How a Slow Economy Affects Mortgage Refinance Rates

Mortgage refinance rates tend to fluctuate based on the state of the economy. Due to the federal bailout of Fannie Mae and Freddie Mac, the mortgage rates have been low. This prompted many home owners to wonder whether they should take advantage of those rates and refinance. However, there is more to mortgage refinancing than low mortgage rates. In the aftermath of the most recent mortgage crisis, mortgage requirements have tightened, making it harder to qualify for a new loan than ever before. So while getting a good deal when they refinance their mortgage, it won't be as easy as many people would assume.

Mortgage Refinancing Basics

Mortgage refinancing is the act of using an existing mortgage to finance the purchase of another mortgage. It was originally created as part of Franklin Roosevelt's New Deal program. It aimed to help homeowners avoid foreclosure by allowing them to trade their mortgages for mortgages with more favorable terms. This included lower interest rates, smaller regular payments and lower risk. The current laws allow homeowners to refinance their mortgages as often as they want.

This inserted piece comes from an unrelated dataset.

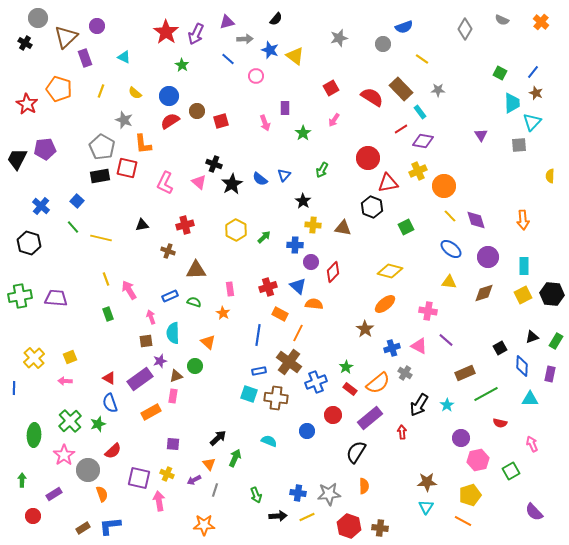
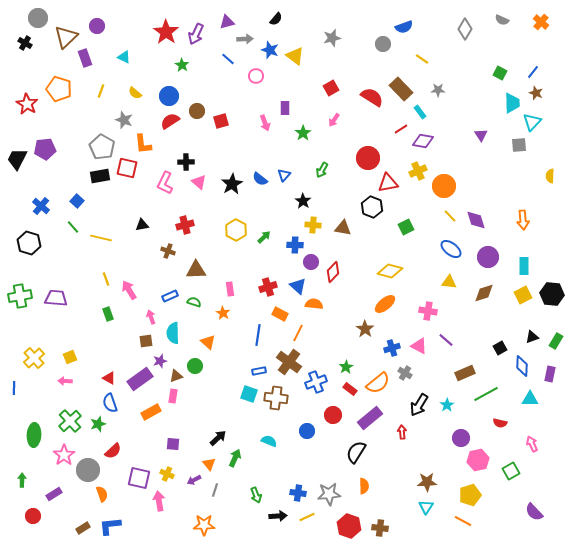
gray star at (339, 38): moved 7 px left
black cross at (214, 164): moved 28 px left, 2 px up; rotated 21 degrees counterclockwise
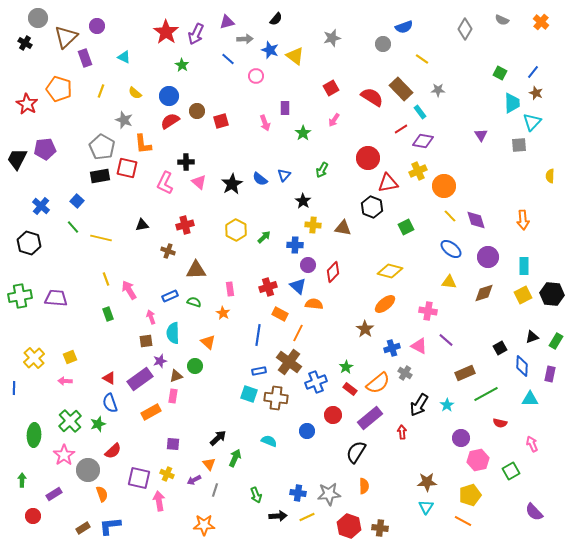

Qualifying for Mortgage Refinancing in a Slow Economy

What many homeowners fail to realize is that just because they want to refinance on their mortgage doesn't mean they would necessarily be able to. When they applied for their original mortgage, they had to show their lender that they don't pose a financial risk. The same is true when they try to get another loan via mortgage refinancing. With the housing market at the lowest it has been in years, lenders have become more careful and stringent with their requirements.  Furthermore, many homeowners face financial hardship as they got laid off, defaulted on their loans, lost their investments, etc. A homeowner who was able to qualify for a mortgage a few years ago may not be eligible for the same kind of mortgage today.

In order to qualify for mortgage refinancing, most lenders will require homeowners to meet at least some of the following requirements:

  • They must have at least 20% equity in their home
  • Their credit score over 600.
  • They must be able to show that they've been able to earn income for the past two years. This can be done by showing copies of their tax returns.
  • Their total debt payments must be less than 45% of gross their income. This figure includes the value of their current mortgage.

Homeowners that can't fit those requirements and whose mortgage is owned by Fannie Mae or Freddie Mac may be able to qualify for mortgage refinancing under Home Affordable Refinance Program. For more information, visit

Mortgage Refinancing Rates vs. Other Costs - Getting the Best Value

One of the biggest benefits of mortgage refinancing is that homeowners get an opportunity to get a mortgage with lower interest rates. Those who have a mortgage with variable interest rates have a chance to get a fixed rate mortgage. However, mortgage refinancing comes with other fees that, when put together, may outweigh whatever money homeowners may be able to save by switching to lower interest rates.

For the most part, those expenses are loan preparation fees such as appraisal fees, credit report fees and application fees. Many insurance companies would be willing to negotiate on the value of the fees and, in some cases, waive them altogether.

To get some sense of what kind of fees that they may face, homeowners have a right to demand a Good Faith Estimate. It represents the lender's best guess on the matter. The actual fees may wind up being higher or lower than the Good Faith Estimate, but they aren't usually off by much.